Inside the workshops, laborers spent long days standing barefoot in vats of diluted urine, stomping clothing to work the cleaning solution deep into the fibers. The constant moisture, fumes, and prolonged exposure to biological waste likely caused chronic skin irritation and infections, yet fulling remained an essential and profitable trade throughout the Roman Empire.

Modern commercial laundries operate under strict sanitation and workplace safety regulations designed to protect both workers and customers. Roman fullers achieved remarkably clean clothing with the tools available to them, but their methods would never survive a modern health inspection—or an OSHA visit.[8]


2 Mesopotamian Sulfur Fumigation

Daily Life in Ancient Mesopotamia

Long before aerosol bug sprays and professional exterminators, Mesopotamian households battled insects with smoke. To rid homes of bedbugs, lice, and other pests, families burned sulfur and bitumen inside enclosed rooms, creating dense fumes that acted as an early form of fumigation. The treatment also carried spiritual significance, as many believed the smoke cleansed homes of harmful forces as well as unwanted pests.

The method worked, but it came with obvious dangers. Sulfur dioxide can severely irritate the lungs, while burning bitumen releases thick, toxic smoke and leaves behind sticky black residue that has to be scrubbed from walls and furnishings. Families needed to vacate their homes until the fumes dissipated, making pest control an unpleasant—and potentially hazardous—seasonal chore.

Modern pest control still uses fumigation in specialized situations, but only under tightly controlled conditions with protective equipment and carefully regulated chemicals. Filling a house with sulfur smoke today would almost certainly result in an emergency response rather than praise for your housekeeping skills.[9]

1 Ancient Egyptian Bread Making

Ancient Egyptian Bread Deciphered

Bread formed the foundation of the ancient Egyptian diet, and producing it required hours of grinding grain by hand every single day. Women typically knelt before large stone saddle querns, pushing a smaller grinding stone back and forth until enough flour had been produced to feed the household. The repetitive motion caused severe strain on the knees, shoulders, wrists, and lower back, leaving unmistakable signs of arthritis in many excavated skeletons.

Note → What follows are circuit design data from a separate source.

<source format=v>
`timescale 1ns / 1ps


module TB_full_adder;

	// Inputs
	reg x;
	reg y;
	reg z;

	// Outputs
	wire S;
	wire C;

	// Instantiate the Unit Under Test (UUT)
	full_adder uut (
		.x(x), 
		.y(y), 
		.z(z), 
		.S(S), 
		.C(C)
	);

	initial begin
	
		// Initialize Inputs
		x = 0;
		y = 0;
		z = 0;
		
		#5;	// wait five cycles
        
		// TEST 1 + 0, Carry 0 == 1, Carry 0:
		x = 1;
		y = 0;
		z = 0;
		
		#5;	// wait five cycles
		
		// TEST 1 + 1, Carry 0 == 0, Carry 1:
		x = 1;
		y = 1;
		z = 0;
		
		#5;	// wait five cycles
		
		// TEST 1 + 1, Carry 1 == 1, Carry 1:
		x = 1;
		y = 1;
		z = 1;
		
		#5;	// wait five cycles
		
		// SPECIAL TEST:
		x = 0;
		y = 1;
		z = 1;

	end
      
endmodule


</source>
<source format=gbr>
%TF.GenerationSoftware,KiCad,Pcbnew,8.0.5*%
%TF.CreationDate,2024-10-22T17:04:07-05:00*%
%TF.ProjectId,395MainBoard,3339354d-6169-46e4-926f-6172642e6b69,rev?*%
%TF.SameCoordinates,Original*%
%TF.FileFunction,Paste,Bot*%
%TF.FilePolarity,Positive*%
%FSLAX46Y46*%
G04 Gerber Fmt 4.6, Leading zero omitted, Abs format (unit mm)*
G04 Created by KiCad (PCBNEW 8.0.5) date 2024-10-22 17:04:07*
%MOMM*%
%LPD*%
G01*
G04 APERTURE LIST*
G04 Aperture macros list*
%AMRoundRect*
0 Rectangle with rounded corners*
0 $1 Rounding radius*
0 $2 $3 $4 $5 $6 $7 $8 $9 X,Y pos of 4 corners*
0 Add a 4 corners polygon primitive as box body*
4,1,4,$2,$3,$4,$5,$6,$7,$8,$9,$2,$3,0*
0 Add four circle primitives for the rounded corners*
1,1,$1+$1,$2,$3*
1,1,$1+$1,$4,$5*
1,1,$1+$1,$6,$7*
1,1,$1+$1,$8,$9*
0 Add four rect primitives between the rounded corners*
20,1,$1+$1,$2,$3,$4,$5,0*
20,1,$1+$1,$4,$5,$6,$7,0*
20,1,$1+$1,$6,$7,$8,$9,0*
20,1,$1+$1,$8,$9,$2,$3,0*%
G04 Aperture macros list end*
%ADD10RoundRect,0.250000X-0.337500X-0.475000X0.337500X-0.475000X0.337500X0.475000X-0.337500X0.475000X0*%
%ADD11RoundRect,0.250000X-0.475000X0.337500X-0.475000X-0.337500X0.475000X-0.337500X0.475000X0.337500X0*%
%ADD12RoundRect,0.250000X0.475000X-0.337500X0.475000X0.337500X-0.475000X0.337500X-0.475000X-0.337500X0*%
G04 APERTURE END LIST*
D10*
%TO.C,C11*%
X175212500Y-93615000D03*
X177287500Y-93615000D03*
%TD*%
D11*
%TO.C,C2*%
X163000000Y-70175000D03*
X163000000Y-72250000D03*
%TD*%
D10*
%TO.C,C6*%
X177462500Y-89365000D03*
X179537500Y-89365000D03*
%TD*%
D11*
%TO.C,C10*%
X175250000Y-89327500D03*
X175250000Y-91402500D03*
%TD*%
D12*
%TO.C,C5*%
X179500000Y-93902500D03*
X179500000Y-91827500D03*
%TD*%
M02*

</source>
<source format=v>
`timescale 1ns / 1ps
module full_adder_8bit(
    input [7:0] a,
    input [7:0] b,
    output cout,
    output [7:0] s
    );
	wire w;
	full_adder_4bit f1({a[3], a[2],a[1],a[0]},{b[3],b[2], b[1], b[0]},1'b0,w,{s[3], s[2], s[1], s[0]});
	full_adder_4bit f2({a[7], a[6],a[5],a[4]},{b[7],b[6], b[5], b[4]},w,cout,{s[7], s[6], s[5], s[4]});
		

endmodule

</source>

The grinding stones created another hidden danger. As the querns gradually wore down, tiny fragments of sandstone mixed with the flour. Every loaf contained microscopic grains of grit that slowly ground away people’s teeth over a lifetime. Archaeologists have found that many Egyptian mummies display astonishing levels of dental wear, abscesses, and infections caused in part by this abrasive diet.

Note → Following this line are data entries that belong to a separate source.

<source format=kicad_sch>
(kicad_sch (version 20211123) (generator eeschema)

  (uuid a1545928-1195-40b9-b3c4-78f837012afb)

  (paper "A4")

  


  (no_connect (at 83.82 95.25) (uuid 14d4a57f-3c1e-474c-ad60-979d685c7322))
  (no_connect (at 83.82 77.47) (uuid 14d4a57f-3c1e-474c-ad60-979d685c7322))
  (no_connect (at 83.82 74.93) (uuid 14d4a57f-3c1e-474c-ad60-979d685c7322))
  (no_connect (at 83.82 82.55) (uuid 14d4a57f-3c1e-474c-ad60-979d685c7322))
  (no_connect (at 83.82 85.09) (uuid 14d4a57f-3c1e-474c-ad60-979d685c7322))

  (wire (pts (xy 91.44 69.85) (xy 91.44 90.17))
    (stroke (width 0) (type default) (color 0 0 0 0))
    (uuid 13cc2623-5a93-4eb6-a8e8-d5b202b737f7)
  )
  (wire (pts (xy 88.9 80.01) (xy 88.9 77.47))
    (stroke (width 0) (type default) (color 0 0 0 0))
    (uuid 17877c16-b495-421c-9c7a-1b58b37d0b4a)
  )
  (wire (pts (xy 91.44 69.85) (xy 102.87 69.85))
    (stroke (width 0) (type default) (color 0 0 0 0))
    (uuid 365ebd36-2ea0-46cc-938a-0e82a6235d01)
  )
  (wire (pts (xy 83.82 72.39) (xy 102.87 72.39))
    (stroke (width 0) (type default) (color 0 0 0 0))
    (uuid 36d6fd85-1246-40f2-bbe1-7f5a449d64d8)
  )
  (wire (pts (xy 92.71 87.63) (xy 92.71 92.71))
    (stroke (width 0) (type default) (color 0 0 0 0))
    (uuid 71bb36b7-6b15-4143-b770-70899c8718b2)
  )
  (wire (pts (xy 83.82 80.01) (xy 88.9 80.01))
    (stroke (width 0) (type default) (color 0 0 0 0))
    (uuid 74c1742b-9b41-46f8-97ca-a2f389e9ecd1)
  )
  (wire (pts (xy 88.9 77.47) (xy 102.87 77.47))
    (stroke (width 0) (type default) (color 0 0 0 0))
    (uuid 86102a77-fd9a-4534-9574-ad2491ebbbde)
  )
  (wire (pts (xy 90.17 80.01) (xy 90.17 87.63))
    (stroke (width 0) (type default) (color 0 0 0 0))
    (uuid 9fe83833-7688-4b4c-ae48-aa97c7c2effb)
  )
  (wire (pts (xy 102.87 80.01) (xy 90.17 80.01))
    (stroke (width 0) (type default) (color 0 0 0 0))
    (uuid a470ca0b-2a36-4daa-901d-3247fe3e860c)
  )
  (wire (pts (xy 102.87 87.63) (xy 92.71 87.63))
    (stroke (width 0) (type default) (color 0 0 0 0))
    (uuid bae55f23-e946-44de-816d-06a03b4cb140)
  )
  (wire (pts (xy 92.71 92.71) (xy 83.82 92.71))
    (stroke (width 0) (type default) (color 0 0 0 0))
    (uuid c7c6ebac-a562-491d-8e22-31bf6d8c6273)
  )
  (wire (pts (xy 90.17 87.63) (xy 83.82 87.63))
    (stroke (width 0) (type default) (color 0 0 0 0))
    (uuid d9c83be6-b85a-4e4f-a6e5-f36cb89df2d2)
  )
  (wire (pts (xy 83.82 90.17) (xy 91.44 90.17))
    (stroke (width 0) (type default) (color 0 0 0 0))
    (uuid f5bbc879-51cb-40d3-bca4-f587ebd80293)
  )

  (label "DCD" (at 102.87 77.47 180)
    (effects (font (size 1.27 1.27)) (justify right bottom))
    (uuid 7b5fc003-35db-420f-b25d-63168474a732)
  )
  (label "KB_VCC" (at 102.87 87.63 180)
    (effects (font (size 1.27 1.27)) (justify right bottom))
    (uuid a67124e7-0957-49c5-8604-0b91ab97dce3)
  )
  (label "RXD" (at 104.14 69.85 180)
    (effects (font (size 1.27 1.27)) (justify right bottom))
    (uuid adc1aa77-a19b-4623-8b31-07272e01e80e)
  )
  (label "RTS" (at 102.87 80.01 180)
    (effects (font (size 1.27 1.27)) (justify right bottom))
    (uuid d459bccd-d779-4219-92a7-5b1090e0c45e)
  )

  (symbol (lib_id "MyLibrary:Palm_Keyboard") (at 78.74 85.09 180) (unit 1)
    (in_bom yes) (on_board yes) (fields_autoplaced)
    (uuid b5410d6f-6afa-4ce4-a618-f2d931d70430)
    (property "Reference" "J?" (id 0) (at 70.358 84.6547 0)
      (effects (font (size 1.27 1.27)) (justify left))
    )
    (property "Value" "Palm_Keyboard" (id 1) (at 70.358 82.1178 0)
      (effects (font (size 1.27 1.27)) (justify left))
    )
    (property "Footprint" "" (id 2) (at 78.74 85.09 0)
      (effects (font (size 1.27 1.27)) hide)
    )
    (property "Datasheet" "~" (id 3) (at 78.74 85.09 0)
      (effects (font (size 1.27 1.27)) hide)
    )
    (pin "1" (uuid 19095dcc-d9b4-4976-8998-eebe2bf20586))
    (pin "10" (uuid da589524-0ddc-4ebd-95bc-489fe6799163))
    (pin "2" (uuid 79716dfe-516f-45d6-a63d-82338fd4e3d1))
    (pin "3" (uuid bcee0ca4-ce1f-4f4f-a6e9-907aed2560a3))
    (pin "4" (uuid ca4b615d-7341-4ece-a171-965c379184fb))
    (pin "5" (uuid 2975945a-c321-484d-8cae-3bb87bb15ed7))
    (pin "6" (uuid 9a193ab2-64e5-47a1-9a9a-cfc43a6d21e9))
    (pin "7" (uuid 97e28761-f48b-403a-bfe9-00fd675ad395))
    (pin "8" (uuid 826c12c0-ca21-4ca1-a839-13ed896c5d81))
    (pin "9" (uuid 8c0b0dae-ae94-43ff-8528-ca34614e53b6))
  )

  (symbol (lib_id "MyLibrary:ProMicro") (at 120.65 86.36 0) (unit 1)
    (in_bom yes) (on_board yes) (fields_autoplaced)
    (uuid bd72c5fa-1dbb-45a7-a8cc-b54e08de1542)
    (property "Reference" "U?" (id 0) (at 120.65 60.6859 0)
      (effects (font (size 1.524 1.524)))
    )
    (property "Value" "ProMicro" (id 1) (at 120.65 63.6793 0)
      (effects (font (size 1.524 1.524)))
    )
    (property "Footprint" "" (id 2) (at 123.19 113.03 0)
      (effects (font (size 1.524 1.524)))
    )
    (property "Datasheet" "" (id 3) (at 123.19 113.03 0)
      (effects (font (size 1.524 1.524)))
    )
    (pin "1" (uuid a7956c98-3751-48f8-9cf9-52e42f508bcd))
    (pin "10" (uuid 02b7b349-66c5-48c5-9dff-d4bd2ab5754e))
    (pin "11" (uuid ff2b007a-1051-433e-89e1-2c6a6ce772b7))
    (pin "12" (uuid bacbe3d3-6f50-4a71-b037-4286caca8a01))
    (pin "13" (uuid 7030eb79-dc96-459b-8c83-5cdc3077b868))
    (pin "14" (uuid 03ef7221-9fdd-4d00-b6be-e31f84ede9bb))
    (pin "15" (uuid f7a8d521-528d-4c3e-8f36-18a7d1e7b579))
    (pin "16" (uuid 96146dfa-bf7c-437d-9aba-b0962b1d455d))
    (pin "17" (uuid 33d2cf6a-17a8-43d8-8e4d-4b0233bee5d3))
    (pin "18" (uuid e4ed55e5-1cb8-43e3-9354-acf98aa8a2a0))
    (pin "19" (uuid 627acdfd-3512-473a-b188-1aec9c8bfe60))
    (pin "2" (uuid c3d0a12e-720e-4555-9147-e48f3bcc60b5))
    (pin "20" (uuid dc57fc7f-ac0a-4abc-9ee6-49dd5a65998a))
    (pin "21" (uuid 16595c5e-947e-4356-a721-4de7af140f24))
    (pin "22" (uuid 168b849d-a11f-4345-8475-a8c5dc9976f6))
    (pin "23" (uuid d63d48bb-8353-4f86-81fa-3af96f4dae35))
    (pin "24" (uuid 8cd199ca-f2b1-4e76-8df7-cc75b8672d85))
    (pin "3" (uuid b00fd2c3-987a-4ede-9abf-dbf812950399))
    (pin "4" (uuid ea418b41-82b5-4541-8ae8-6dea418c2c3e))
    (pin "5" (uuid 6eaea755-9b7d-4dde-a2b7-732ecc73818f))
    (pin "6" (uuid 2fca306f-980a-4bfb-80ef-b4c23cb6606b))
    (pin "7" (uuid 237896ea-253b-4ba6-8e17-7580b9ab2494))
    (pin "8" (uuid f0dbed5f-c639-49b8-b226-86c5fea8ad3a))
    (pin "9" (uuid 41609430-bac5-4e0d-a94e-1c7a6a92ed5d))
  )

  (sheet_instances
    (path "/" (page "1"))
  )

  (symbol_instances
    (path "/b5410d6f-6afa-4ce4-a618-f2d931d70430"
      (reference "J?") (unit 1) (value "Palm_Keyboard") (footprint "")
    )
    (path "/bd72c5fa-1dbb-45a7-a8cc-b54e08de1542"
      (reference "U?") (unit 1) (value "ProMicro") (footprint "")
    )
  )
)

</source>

Today, commercial flour mills use hardened steel rollers, filtration systems, and strict food safety standards to prevent contamination. Ancient Egyptians accepted stone-filled bread as an unavoidable part of life, but a modern bakery selling loaves containing that much grit would be shut down almost immediately. Ironically, one of humanity’s oldest and most essential household chores also produced some of the oldest evidence of occupational injury and chronic dental disease.[10]